Brief regering : Vierde Aanvullend Protocol bij het Algemeen Reglement van de Wereldpostunie; Eerste Aanvullend Protocol bij het Algemeen Postverdrag en Eerste Aanvullend Protocol bij het Verdrag inzake postale financiële diensten; Riyad, 5 oktober 2023
36 646 (R2203) Vierde Aanvullend Protocol bij het Algemeen Reglement van de Wereldpostunie; Eerste Aanvullend Protocol bij het Algemeen Postverdrag en Eerste Aanvullend Protocol bij het Verdrag inzake postale financiële diensten; Riyad, 5 oktober 2023
A/ Nr. 1
BRIEF VAN DE MINISTER VAN BUITENLANDSE ZAKEN
Ter griffie van de Eerste en van de Tweede Kamer der Staten-Generaal ontvangen op
29 oktober 2024.
De wens dat het verdrag aan de uitdrukkelijke goedkeuring van de Staten-Generaal wordt
onderworpen kan door of namens een van de Kamers of door ten minste vijftien leden
van de Eerste Kamer dan wel dertig leden van de Tweede Kamer of door de Gevolmachtigde
Ministers van Aruba, Curaçao of Sint Maarten te kennen worden gegeven uiterlijk op
28 november 2024.

**Opdracht**
Schrijf de brief over de aanvullende protocollen van de Wereldpostunie verder, aansluitend op de laatste zin. De records heb je hiervoor niet nodig.

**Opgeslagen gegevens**
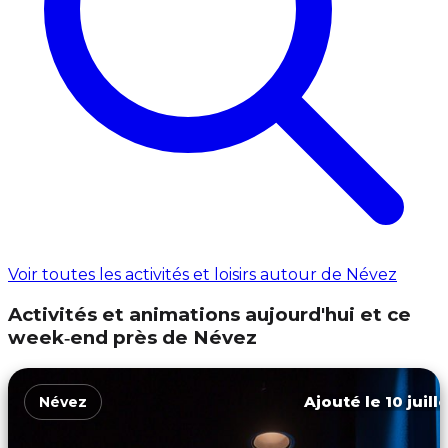
Voir toutes les activités et loisirs autour de Névez
Activités et animations aujourd'hui et ce
week‑end près de Névez
Ajouté le 10 juill
Névez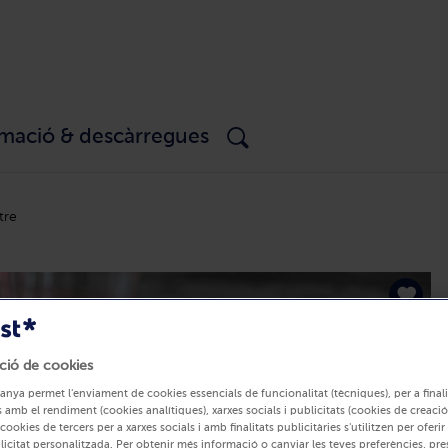
rmació & descàrregues
tre
ció de cookies
anya permet l'enviament de cookies essencials de funcionalitat (tècniques), per a finali
 amb el rendiment (cookies analítiques), xarxes socials i publicitats (cookies de creació
 cookies de tercers per a xarxes socials i amb finalitats publicitàries s'utilitzen per oferi
blicitat personalitzada. Per obtenir més informació o canviar les teves preferències, pre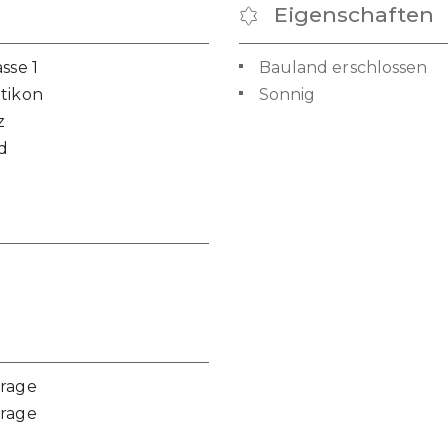
Eigenschaften
sse 1
Bauland erschlossen
tikon
Sonnig
z
d
frage
frage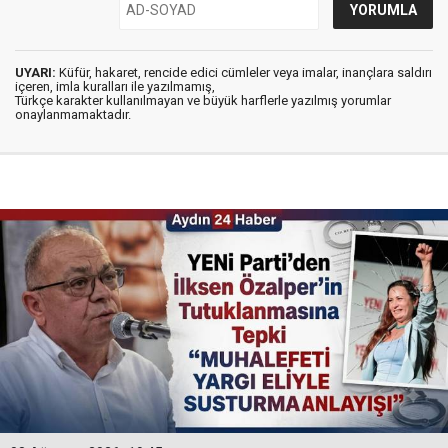
UYARI:
Küfür, hakaret, rencide edici cümleler veya imalar, inançlara saldırı
içeren, imla kuralları ile yazılmamış,
Türkçe karakter kullanılmayan ve büyük harflerle yazılmış yorumlar
onaylanmamaktadır.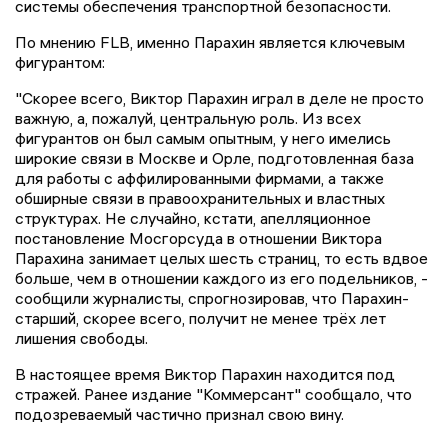
системы обеспечения транспортной безопасности.
По мнению FLB, именно Парахин является ключевым
фигурантом:
"Скорее всего, Виктор Парахин играл в деле не просто
важную, а, пожалуй, центральную роль. Из всех
фигурантов он был самым опытным, у него имелись
широкие связи в Москве и Орле, подготовленная база
для работы с аффилированными фирмами, а также
обширные связи в правоохранительных и властных
структурах. Не случайно, кстати, апелляционное
постановление Мосгорсуда в отношении Виктора
Парахина занимает целых шесть страниц, то есть вдвое
больше, чем в отношении каждого из его подельников, -
сообщили журналисты, спрогнозировав, что Парахин-
старший, скорее всего, получит не менее трёх лет
лишения свободы.
В настоящее время Виктор Парахин находится под
стражей. Ранее издание "Коммерсант" сообщало, что
подозреваемый частично признал свою вину.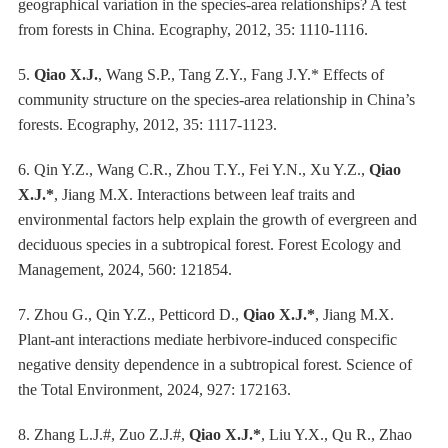
geographical variation in the species-area relationships? A test
from forests in China. Ecography, 2012, 35: 1110-1116.
5.
Qiao X.J.
, Wang S.P., Tang Z.Y., Fang J.Y.* Effects of
community structure on the species-area relationship in China’s
forests. Ecography, 2012, 35: 1117-1123.
6.
Qin Y.Z., Wang C.R., Zhou T.Y., Fei Y.N., Xu Y.Z.,
Qiao
X.J.*
, Jiang M.X. Interactions between leaf traits and
environmental factors help explain the growth of evergreen and
deciduous species in a subtropical forest. Forest Ecology and
Management, 2024, 560: 121854.
7.
Zhou G., Qin Y.Z., Petticord D.,
Qiao X.J.*
, Jiang M.X.
Plant-ant interactions mediate herbivore-induced conspecific
negative density dependence in a subtropical forest. Science of
the Total Environment, 2024, 927: 172163.
8.
Zhang L.J.#, Zuo Z.J.#,
Qiao X.J.*
, Liu Y.X., Qu R., Zhao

**Uitwerking**
Aan de Voorzitters van de Eerste en van Tweede Kamer der Staten-Generaal
Den Haag, 8 oktober 2024
Overeenkomstig het bepaalde in artikel 2, eerste en derde lid, en artikel 5, eerste
en tweede lid, van de Rijkswet goedkeuring en bekendmaking verdragen, de Raad van
State van het Koninkrijk gehoord, heb ik de eer u hierbij ter stilzwijgende goedkeuring
over te leggen het op 5 oktober 2023 te Riyad tot stand gekomen vierde Aanvullend
Protocol bij het Algemeen Reglement van de Wereldpostunie; Eerste Aanvullend Protocol
bij het Algemeen Postverdrag en Eerste Aanvullend Protocol bij het Verdrag inzake
postale financiële diensten (Trb. 2024, nrs. 12 en 43).
Een toelichtende nota bij deze wijzigingsprotocollen treft u eveneens hierbij aan.
De goedkeuring wordt voor het gehele Koninkrijk gevraagd.
Aan de Gouverneurs van Aruba, Curaçao en van Sint Maarten is verzocht hogergenoemde
stukken op 29 oktober over te leggen aan de Staten van Aruba, Curaçao en van Sint
Maarten.
De Gevolmachtigde Ministers van Aruba, Curaçao en van Sint Maarten zijn van deze overlegging
in kennis gesteld.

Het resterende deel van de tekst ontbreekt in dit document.